(GIVEN RECORDS)
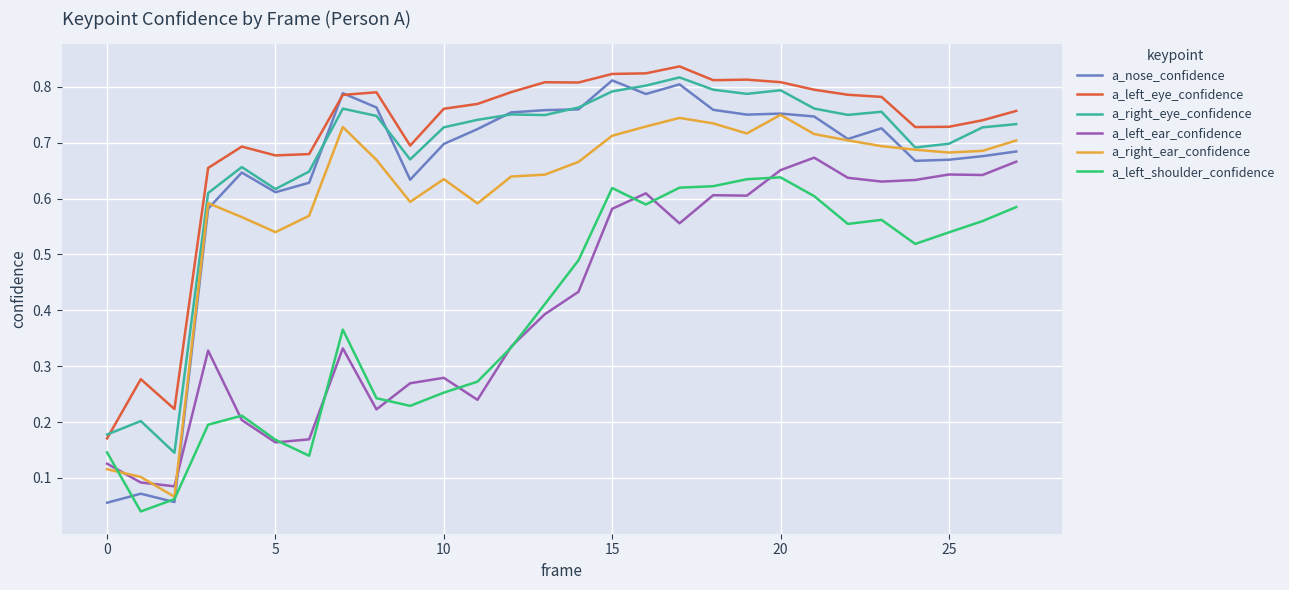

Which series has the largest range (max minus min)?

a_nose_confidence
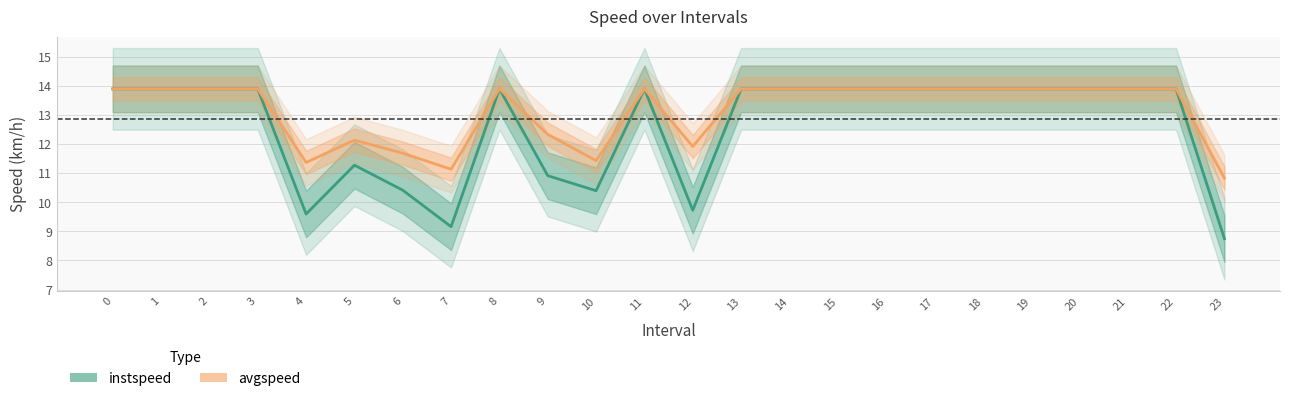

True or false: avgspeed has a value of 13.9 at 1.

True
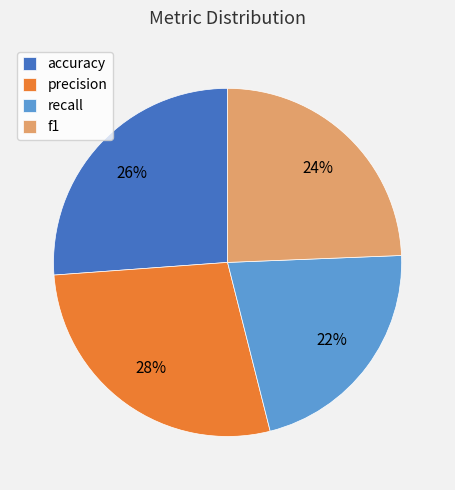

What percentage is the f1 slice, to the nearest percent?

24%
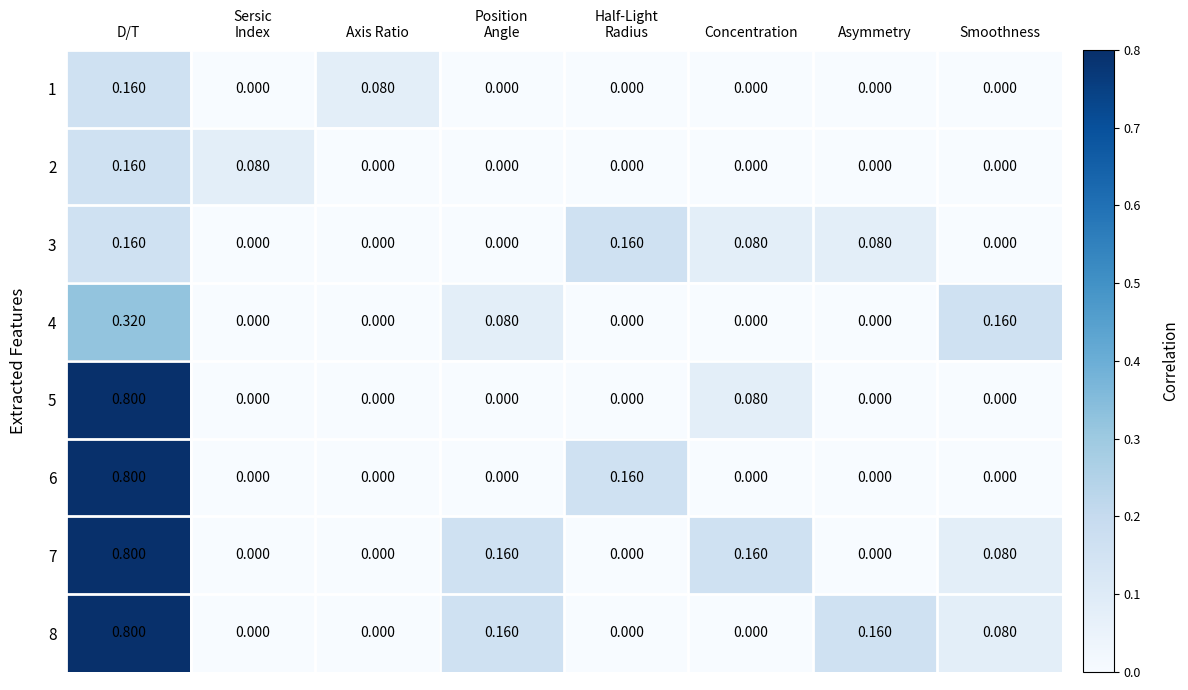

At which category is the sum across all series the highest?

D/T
(End GIVEN RECORDS)
ACTION ITEM = Repeat the lines starting at the one that contains "What percentage is" and ending at the last line above. Leave the pictures out.

EXERCISE SOLUTION =
What percentage is the f1 slice, to the nearest percent?

24%

At which category is the sum across all series the highest?

D/T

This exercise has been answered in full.